* Entries provided:
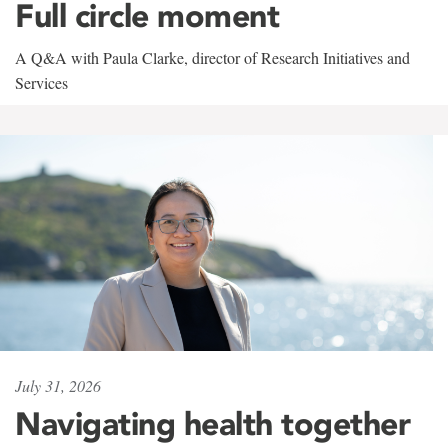
Full circle moment
A Q&A with Paula Clarke, director of Research Initiatives and
Services
July 31, 2026
Navigating health together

* Task description: Give back all of the entries above exactly, with the pictures excluded.

* Task answer:
Full circle moment
A Q&A with Paula Clarke, director of Research Initiatives and
Services
July 31, 2026
Navigating health together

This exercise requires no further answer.